Le premier article, de Vincent Chatellier, retrace l’histoire récente de la politique agricole commune, ses évolutions et ses mécanismes, rappelant les raisons que l’on peut avancer en faveur d’une intervention publique en agriculture. Il explique ainsi que les finalités d’une politique agricole (sécurité sanitaire des aliments, sécurité des approvisionnements, respect de l’environnement, vitalité des territoires), militent pour son ajustement, non pour son renoncement.

Le deuxième article nous amène un peu plus loin, aux frontières de l’Europe politique à 27, en Ukraine, pour étudier les dynamiques concurrentes et complémentaires de deux types d’exploitations : les grandes entreprises, présentées comme le fer de lance de la performance économique agricole ukrainienne, et les micro-structures d’à peine quelques hectares, qui représentent l’immense majorité des exploitations de ce pays. Comme souvent, les résultats en matière de performance comparée ne sont pas ceux que l’on croit.

L’article de Laurence Roudart ouvre encore un peu plus notre horizon spatial et temporel en interrogeant le présupposé, lui aussi couramment admis, d’une rareté alarmante des terres. En comparant les résultats fournis par trois bases de données (FAOStat, GAEZ et SAGE), l’étude montre que les terres cultivées sont encore loin d’occuper l’ensemble des espaces aptes aux cultures pluviales. La conclusion prospective est plutôt optimiste : les terres seront disponibles, demain, pour nourrir les hommes et même fournir la filière des biocarburants tout en respectant zones protégées et surfaces forestières. Demeure tout de même la question la plus difficile : comment les mobiliser efficacement ?

Les résumés des articles :

Vincent CHATELLIER

Cet article propose une réflexion synthétique et prospective sur les mécanismes européens de régulation des marchés agricoles. Il s’inscrit dans la perspective des débats engagés sur l’avenir de la Politique agricole commune (PAC) pour l’après 2013. Dans une première partie, il rappelle tout d’abord que les mécanismes de régulation utilisés au sein de la PAC ont été profondément modifiés au fil des réformes successives, d’une part, pour laisser une plus grande part aux marchés dans l’orientation de la production et, d’autre part, pour les rendre plus compatibles avec les règles multilatérales arrêtées dans le cadre de l’Organisation mondiale du commerce (OMC). Il précise ensuite les principales raisons qui justifient l’existence d’une intervention publique ambitieuse dans ce secteur économique si singulier. Dans une seconde partie, cet article dresse un bilan et propose quelques pistes d’avenir pour les principaux mécanismes de régulation qui fondent la PAC, à savoir les droits de douane, les soutiens aux exportations, le régime d’intervention, les outils de gestion des risques, les instruments de contrôle de l’offre et les aides directes allouées aux agriculteurs.

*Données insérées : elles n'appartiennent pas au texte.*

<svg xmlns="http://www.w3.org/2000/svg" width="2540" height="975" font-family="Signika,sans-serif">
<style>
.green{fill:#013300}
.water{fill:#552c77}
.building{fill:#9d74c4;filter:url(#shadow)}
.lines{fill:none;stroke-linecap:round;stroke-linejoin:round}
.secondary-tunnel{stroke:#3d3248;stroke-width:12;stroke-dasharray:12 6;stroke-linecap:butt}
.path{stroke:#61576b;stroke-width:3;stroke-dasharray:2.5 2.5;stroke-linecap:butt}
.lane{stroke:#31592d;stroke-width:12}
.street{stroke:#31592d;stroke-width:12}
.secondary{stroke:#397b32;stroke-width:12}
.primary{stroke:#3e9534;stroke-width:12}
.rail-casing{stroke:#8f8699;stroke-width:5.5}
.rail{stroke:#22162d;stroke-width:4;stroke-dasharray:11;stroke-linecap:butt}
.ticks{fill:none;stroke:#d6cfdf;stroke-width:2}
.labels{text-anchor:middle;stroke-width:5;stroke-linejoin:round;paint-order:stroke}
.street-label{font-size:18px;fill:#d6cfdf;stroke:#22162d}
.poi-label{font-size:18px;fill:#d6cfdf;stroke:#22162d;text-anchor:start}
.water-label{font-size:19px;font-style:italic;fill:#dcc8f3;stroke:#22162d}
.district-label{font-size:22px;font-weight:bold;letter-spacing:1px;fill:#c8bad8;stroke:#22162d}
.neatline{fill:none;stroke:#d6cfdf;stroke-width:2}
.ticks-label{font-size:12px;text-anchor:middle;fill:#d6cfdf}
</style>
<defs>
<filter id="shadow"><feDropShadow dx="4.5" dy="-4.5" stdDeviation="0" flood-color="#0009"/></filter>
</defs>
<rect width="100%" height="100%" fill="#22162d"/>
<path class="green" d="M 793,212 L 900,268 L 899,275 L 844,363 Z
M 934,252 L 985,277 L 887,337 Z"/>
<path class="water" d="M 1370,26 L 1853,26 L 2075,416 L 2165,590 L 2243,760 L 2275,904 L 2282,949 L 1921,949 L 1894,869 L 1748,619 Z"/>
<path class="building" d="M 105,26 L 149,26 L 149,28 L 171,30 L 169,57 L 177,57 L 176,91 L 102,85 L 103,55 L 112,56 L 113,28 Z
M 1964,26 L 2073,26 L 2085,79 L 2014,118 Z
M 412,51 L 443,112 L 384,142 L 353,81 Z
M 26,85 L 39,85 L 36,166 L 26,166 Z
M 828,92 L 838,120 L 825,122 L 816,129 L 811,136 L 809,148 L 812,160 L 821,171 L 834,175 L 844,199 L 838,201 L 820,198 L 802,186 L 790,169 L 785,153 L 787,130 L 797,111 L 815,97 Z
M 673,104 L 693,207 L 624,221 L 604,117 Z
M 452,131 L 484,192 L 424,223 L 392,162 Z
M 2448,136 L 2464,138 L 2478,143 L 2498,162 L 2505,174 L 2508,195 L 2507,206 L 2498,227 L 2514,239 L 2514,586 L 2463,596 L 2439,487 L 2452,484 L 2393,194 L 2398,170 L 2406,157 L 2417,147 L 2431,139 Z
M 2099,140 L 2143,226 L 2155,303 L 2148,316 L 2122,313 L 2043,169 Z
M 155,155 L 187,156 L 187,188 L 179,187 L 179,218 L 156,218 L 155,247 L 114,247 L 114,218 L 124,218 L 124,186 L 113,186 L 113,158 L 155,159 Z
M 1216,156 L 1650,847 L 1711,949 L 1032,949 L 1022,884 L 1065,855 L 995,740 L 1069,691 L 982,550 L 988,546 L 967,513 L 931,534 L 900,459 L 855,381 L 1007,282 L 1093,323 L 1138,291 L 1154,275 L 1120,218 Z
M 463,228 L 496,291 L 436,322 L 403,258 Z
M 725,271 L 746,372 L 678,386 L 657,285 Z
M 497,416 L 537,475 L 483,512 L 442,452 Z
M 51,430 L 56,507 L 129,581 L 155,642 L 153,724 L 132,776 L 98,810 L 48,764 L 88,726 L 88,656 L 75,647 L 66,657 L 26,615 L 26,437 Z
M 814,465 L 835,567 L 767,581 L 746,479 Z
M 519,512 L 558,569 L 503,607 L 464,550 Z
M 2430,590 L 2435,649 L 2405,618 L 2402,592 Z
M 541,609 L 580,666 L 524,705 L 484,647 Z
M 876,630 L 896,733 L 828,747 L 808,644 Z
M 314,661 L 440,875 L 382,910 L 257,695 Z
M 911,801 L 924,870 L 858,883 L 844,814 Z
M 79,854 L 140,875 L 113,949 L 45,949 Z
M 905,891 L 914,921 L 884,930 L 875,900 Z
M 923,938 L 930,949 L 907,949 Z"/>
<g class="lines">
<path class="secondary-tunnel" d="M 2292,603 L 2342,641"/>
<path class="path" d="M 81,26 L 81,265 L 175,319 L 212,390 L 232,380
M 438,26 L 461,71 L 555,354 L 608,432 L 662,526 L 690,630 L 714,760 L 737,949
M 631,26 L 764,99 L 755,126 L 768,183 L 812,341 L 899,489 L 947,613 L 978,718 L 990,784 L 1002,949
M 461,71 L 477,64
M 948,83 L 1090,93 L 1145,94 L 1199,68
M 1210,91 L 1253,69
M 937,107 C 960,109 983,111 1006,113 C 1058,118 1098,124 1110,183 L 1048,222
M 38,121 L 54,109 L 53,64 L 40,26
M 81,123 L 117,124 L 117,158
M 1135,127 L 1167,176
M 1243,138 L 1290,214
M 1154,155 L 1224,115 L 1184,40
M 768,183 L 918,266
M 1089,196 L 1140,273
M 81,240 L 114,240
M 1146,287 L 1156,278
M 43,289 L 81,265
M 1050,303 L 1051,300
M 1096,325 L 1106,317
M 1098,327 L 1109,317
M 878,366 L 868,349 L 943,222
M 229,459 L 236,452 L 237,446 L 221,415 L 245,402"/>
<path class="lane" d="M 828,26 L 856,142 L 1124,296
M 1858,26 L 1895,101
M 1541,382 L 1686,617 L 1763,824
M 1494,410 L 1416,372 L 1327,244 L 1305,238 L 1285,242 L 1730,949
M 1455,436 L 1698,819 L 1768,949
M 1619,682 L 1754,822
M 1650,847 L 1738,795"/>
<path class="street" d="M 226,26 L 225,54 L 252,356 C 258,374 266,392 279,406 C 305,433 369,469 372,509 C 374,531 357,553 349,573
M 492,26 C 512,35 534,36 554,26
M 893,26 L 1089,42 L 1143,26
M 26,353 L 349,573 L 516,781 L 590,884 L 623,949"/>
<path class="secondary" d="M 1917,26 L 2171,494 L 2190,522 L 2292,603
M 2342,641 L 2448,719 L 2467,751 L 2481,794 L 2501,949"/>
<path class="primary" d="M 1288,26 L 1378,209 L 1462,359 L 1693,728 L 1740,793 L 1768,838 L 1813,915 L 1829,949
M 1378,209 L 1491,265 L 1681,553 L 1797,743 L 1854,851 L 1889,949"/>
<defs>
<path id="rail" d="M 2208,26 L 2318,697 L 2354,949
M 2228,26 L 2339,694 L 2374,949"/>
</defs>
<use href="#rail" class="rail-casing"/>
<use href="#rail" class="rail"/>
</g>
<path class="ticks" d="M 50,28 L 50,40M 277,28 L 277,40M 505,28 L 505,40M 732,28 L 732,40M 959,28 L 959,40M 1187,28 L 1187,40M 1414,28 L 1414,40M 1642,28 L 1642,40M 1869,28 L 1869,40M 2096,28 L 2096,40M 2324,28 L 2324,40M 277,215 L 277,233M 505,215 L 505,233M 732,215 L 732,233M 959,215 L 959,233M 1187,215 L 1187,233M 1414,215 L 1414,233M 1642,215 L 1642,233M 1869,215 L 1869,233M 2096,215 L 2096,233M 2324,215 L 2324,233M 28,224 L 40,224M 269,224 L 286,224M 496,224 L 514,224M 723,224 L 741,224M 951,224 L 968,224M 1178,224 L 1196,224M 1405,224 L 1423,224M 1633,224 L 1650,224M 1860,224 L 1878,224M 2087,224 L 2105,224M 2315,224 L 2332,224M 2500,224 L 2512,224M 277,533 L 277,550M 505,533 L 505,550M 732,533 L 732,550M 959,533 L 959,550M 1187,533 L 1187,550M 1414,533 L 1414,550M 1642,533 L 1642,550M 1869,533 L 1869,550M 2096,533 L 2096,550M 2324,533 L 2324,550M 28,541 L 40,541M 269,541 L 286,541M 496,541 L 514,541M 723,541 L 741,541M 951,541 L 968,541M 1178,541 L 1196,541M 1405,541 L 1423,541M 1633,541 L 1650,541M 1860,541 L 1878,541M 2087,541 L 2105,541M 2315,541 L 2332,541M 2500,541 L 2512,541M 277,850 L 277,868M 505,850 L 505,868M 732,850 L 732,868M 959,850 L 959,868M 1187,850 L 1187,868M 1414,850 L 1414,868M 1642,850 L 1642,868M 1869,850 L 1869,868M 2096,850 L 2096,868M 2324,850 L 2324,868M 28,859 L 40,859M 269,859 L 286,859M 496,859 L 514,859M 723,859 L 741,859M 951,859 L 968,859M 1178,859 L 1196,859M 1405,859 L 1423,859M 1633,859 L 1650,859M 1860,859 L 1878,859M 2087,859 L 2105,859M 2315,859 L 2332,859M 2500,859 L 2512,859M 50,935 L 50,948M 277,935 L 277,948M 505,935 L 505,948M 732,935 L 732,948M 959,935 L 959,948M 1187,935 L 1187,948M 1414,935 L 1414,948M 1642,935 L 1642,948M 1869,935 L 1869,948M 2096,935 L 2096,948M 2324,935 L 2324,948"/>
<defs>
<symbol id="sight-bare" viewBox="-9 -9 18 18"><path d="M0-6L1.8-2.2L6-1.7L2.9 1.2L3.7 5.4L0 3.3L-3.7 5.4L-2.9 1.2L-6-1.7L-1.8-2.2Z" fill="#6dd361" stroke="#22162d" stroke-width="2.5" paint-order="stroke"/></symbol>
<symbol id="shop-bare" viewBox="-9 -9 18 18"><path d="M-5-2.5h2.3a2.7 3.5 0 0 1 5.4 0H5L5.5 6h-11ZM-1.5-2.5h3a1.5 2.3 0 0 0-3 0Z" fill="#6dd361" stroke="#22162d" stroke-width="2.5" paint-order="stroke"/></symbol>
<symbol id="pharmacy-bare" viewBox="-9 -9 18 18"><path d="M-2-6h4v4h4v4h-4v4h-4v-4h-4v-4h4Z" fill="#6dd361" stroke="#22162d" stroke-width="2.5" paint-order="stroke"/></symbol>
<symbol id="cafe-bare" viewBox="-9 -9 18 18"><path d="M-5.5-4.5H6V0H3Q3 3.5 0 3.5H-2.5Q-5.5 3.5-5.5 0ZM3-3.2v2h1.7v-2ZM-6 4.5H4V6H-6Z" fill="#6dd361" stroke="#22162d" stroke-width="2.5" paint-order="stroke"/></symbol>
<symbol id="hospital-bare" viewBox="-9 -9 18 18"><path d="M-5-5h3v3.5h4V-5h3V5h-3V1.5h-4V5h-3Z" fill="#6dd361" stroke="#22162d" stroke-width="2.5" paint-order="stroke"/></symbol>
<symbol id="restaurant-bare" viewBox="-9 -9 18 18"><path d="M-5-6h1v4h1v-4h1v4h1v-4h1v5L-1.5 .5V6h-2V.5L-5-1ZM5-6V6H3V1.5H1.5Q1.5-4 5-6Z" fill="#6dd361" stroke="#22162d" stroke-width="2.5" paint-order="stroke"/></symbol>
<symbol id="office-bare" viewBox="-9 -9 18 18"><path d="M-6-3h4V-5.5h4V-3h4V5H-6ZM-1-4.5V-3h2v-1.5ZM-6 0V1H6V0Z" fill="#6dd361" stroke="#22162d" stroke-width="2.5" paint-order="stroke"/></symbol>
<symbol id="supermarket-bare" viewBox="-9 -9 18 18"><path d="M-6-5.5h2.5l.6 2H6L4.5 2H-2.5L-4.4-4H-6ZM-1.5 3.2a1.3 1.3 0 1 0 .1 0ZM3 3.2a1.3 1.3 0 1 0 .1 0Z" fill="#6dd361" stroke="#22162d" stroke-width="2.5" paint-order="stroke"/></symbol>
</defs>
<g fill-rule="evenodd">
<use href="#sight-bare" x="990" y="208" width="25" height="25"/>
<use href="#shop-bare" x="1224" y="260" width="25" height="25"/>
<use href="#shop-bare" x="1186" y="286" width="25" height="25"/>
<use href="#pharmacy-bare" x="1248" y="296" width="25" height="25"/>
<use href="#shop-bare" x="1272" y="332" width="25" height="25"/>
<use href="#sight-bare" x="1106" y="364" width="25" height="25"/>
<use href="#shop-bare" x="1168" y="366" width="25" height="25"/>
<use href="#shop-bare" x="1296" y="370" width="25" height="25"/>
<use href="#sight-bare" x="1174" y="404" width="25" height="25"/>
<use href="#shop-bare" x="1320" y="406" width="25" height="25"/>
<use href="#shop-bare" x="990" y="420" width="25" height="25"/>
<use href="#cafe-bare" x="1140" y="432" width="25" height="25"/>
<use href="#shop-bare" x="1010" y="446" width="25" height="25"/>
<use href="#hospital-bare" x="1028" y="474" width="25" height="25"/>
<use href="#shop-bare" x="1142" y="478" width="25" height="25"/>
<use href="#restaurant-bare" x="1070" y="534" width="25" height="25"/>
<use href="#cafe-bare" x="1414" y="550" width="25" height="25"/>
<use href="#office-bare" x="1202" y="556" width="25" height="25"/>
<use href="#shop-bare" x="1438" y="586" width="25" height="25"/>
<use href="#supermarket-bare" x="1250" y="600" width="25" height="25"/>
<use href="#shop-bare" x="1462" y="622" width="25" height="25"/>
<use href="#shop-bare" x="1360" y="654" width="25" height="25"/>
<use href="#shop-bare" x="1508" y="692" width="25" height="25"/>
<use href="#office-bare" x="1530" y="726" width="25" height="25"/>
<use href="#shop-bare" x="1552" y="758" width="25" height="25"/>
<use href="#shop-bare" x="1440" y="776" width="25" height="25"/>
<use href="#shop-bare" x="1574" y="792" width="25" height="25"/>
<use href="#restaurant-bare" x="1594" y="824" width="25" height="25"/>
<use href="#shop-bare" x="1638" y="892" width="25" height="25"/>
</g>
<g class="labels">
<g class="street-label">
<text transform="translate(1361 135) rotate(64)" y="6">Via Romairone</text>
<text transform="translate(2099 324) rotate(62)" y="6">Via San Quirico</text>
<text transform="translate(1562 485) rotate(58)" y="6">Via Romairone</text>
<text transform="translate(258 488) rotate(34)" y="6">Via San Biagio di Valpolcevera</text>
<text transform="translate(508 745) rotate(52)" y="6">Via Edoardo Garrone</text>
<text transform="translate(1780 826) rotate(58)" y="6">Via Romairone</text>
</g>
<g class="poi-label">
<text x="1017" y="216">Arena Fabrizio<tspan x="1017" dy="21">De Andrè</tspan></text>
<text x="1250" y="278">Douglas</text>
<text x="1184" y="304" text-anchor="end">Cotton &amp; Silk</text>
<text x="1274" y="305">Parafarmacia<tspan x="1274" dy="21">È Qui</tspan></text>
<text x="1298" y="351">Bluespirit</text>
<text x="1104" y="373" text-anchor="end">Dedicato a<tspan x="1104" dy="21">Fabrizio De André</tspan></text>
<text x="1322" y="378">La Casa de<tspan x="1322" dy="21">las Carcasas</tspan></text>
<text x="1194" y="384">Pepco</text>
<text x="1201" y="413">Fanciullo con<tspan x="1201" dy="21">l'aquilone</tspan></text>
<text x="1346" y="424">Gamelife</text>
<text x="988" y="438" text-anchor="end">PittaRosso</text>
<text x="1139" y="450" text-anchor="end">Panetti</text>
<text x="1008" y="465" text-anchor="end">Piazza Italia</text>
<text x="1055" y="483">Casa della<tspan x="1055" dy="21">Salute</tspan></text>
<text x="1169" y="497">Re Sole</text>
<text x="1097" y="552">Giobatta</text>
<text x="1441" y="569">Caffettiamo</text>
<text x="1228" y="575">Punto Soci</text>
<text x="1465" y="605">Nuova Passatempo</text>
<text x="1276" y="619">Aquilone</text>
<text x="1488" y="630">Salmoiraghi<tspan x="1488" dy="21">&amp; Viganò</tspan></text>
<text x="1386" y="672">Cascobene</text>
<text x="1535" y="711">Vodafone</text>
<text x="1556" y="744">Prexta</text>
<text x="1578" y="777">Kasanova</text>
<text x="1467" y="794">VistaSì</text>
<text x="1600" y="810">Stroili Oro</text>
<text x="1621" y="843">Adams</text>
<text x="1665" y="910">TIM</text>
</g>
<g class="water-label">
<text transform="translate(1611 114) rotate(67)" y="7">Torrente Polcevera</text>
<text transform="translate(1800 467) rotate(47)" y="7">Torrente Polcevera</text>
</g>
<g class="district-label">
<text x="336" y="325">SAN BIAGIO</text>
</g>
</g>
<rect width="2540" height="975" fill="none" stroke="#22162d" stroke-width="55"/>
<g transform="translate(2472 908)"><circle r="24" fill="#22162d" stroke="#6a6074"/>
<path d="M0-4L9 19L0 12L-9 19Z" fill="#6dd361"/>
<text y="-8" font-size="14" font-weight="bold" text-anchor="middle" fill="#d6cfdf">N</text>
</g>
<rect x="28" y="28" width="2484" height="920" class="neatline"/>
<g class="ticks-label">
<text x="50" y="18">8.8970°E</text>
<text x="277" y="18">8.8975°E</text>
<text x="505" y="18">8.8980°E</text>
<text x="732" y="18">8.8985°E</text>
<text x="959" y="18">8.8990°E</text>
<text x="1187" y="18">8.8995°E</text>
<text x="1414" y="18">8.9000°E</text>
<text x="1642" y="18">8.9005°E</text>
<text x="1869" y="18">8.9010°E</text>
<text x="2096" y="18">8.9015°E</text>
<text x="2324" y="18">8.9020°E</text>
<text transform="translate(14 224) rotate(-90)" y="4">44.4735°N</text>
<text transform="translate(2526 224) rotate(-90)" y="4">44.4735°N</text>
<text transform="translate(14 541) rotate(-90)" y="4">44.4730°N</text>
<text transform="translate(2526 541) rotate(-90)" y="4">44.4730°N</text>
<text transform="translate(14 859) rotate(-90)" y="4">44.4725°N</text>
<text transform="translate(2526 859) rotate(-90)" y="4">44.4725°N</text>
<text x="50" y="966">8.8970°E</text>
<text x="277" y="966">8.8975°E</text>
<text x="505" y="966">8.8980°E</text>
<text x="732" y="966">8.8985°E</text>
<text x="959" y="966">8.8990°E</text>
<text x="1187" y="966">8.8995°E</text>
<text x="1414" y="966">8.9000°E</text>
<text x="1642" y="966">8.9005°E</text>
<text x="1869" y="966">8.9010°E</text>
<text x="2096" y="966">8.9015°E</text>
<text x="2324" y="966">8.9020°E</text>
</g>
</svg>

Clément Jaubertie, Lénaïc Pardon, Hubert Cochet et Robert Levesque

L’agriculture ukrainienne est caractérisée par une très grande hétérogénéité des structures de production et un caractère dual prononcé : d’un côté, les très vastes exploitations de plusieurs milliers d’hectares en grandes cultures qui prennent en location un grand nombre de parcelles (de petite dimension mais réunies en blocs de grande taille) auprès des bénéficiaires de la réforme agraire des années quatre-vingt-dix et, de l’autre, des exploitations familiales de beaucoup plus petite taille parmi lesquelles figurent notamment, à côté d’un petit nombre d’exploitations de quelques dizaines ou centaines d’hectares, une multitude de micro-exploitations (entre 4 et 5 millions à l’échelle du pays) réduites à l’exploitation d’un lopin de moins d’un hectare. Bien que ce dernier secteur ne soit pas considéré par les pouvoirs publics, au-delà de son rôle d’amortisseur social en temps de crise, comme capable de se poser en véritable secteur économique à part entière, il fournirait aujourd’hui une part importante de la production nationale (notamment lait, viande porcine, volaille, pommes de terre et maraîchage). A partir d’une étude détaillée des différents systèmes de production en présence dans deux régions contrastées du pays, cet article se propose de comparer leurs résultats technico-économiques et de réfléchir aux perspectives d’avenir de cette agriculture duale. On montrera en particulier comment une politique foncière repensée, notamment au travers de la régulation de l’accès au foncier, pourrait faire de cette « petite » agriculture un secteur économique des plus dynamiques.

Laurence ROUDART

Cet article analyse trois bases de données relatives à l’étendue des terres à usage agricole, que cet usage soit effectif ou potentiel, dans le monde et dans les grandes régions : il s’agit des bases FAOSTAT, de l’étude GAEZ et du SAGE, cette dernière base étant reprise dans celle de GTAP. Malgré leurs différences et leurs incertitudes inévitables, ces bases indiquent que les superficies de terres utilisables en culture pluviale (sans besoin d’irriguer) et non encore cultivées sont très étendues à l’échelle du monde, de plusieurs grandes régions et de nombreux pays, en particulier en Amérique du Sud et en Afrique sub-saharienne. En revanche, cette ressource apparaît rare, voire épuisée, au Moyen-Orient et en Asie. Le développement de l’irrigation permettrait d’étendre les superficies cultivables en céréales dans plusieurs régions où cette ressource est rare, notamment en Asie centrale et au Moyen-Orient. Le réchauffement climatique entraînerait probablement un accroissement, modeste, des superficies cultivables du monde, mais une diminution dans les pays en développement, notamment en Asie du Sud et du Sud-Est où cette ressource est déjà rare. A l’échelle du monde, les superficies des terres utilisables en culture pluviale sont largement supérieures aux superficies nécessaires pour assurer tout à la fois des conditions de sécurité alimentaire satisfaisantes pour l’ensemble de l’humanité et un certain développement des cultures pour les agrocarburants. Cette conclusion reste vraie même en se plaçant dans l’hypothèse d’une très faible croissance des rendements des cultures, selon un scénario de révolution doublement verte durable, et même en excluant de la mise en culture toutes les forêts et toutes les zones actuellement protégées. La valorisation durable des ces ressources en terres cultivables requiert des politiques publiques appropriées de prix agricoles, d’accès à la terre et de recherche-développement orientées vers les besoins et les possibilités des producteurs pauvres.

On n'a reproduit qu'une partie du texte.